▶ _AVAILABLE DATA_
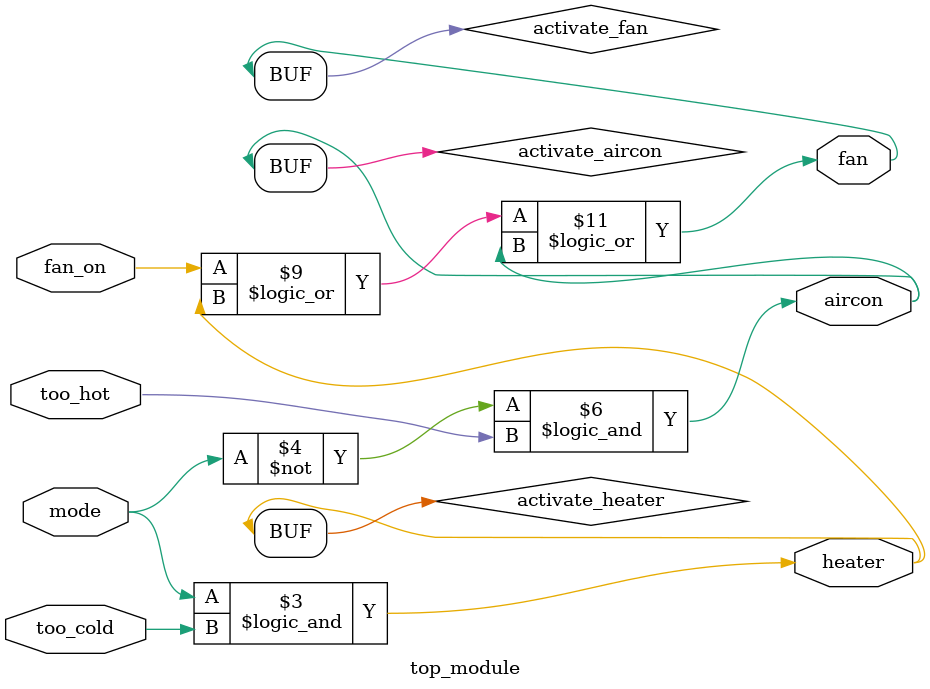
<source format=sv>
module top_module(
    input mode,
    input too_cold,
    input too_hot,
    input fan_on,
    output heater,
    output aircon,
    output fan
);

    // Internal signals
    wire activate_heater;
    wire activate_aircon;
    wire activate_fan;

    // Heater control logic
    assign activate_heater = (mode == 1) && (too_cold == 1);
    assign heater = activate_heater;

    // Air conditioning control logic
    assign activate_aircon = (mode == 0) && (too_hot == 1);
    assign aircon = activate_aircon;

    // Fan control logic
    assign activate_fan = (fan_on == 1) || (heater == 1) || (aircon == 1);
    assign fan = activate_fan;

endmodule

</source>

▶ _INSTRUCTIONS FOR THE TASK_
Search the entries above for lines containing the word "output", and copy each one.

▶ _COMPLETED EXERCISE_
    output heater,
    output aircon,
    output fan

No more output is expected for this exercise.